When I talk to restaurant owners about the need to eliminate plastic packaging, they often say they use plastic because it’s cheap. Don’t tell residents of eastern Ohio and western Pennsylvania that plastics are cheap — or the people of Louisiana and Texas, living in the shadow of where PVC is manufactured.Plastic’s risks to human health shouldn’t be understated. Long-term exposure to vinyl chloride is associated with lymphoma, leukemia, and cancers of the brain and lungs. It can increase the risk of miscarriage and birth defects in pregnant women. Experts have advised East Palestine farmers and other residents to test their wells over the next few months in order to protect the health of both people and livestock. A Cornell University scientist stated that nearby soil should be tested to make sure crops aren’t contaminated.
Plastic is not cheap. Just ask the Americans living this nightmare. No parent should have to worry about their little ones digging in the dirt or splashing around in the local creek. Residents will be dealing with this toxic train derailment for years to come.
They deserve better. We all do. Plastic threatens human health at every stage of its life cycle, from the toxic substances released into the air during fossil fuel extraction, to the dangerous transport of these chemicals, to the plastic particles and toxins we consume from our food and drinking water, to the hazardous emissions from facilities burning or burying the waste after consumer use.
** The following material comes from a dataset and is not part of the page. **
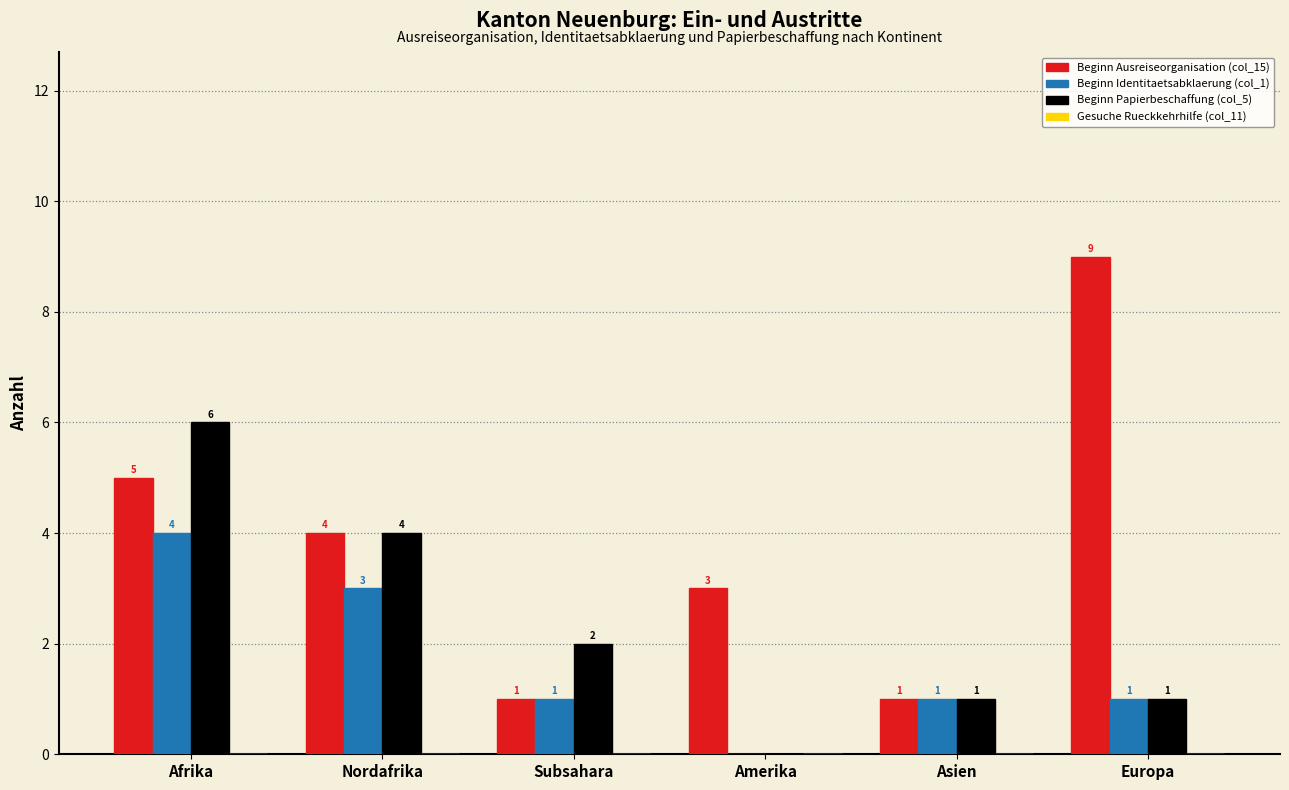

How many groups of bars are there?

6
East Palestine made headlines because most people don’t expect these strikingly obvious displays of chemical contamination from plastic. However, in areas like Louisiana’s Cancer Alley — an 85-mile stretch of petrochemical plants along the Mississippi River — the danger is a daily reality. It consists primarily of Black and low-income neighborhoods, which suffer from an unusually high number of cancer cases on top of the constant threat of chemical accidents.Plastic is not cheap. And Americans will continue to pay the price as plastic production grows. In East Palestine, residents should be provided with long-term medical monitoring and Norfolk Southern Railway should be held fully accountable for all costs, including damages to natural resources.
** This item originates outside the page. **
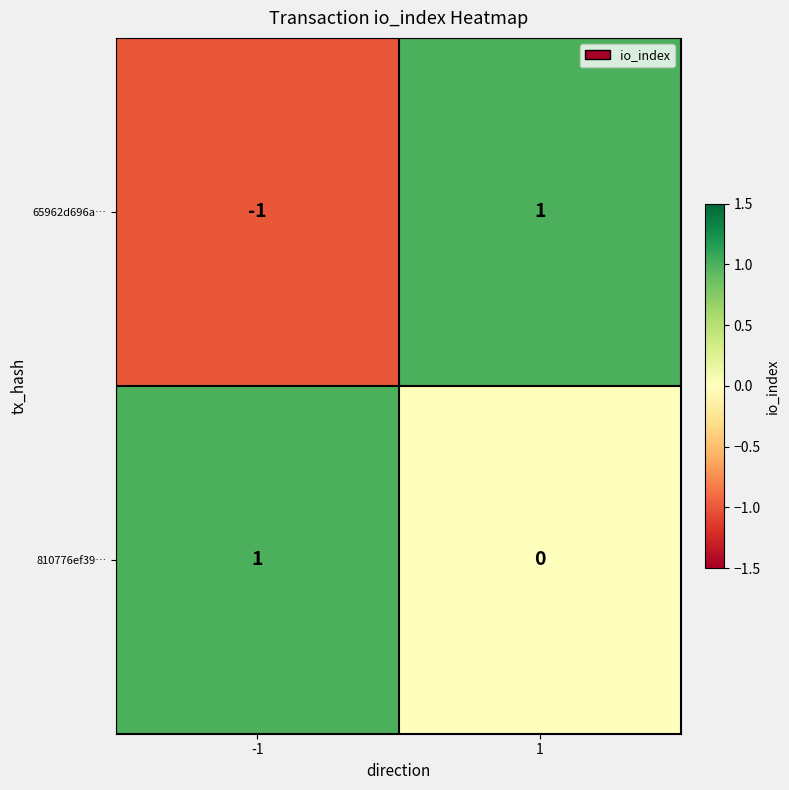

What is the maximum value shown in the chart?

1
On a national level, labor unions must be taken more seriously when they express safety concerns — and guaranteed more time off. Congress needs to stop caving to railroad industry lobbyists and require braking improvements and tighter regulation of rail cars.
Finally, our national leaders must pass federal policies reducing the production and use of unnecessary plastic. PVC is a great place to start — Taiwan, Korea, and New Zealand have already banned it in food packaging. In Massachusetts, state Representative Michael Day introduced a bill to reduce packaging and some of its toxic substances. The bill bans PVC and PFAS (also known as “forever chemicals”) in all consumer packaging.
Big Plastic has spent decades distracting the public from the industry’s responsibility in the plastic pollution crisis — which is also a climate and health crisis — and their lobbyists continue to shape legislation that prioritizes profits over people. It’s time our elected officials put their collective foot down, hold companies accountable, protect people from plastic, and pass policies curbing plastic production. Americans deserve better.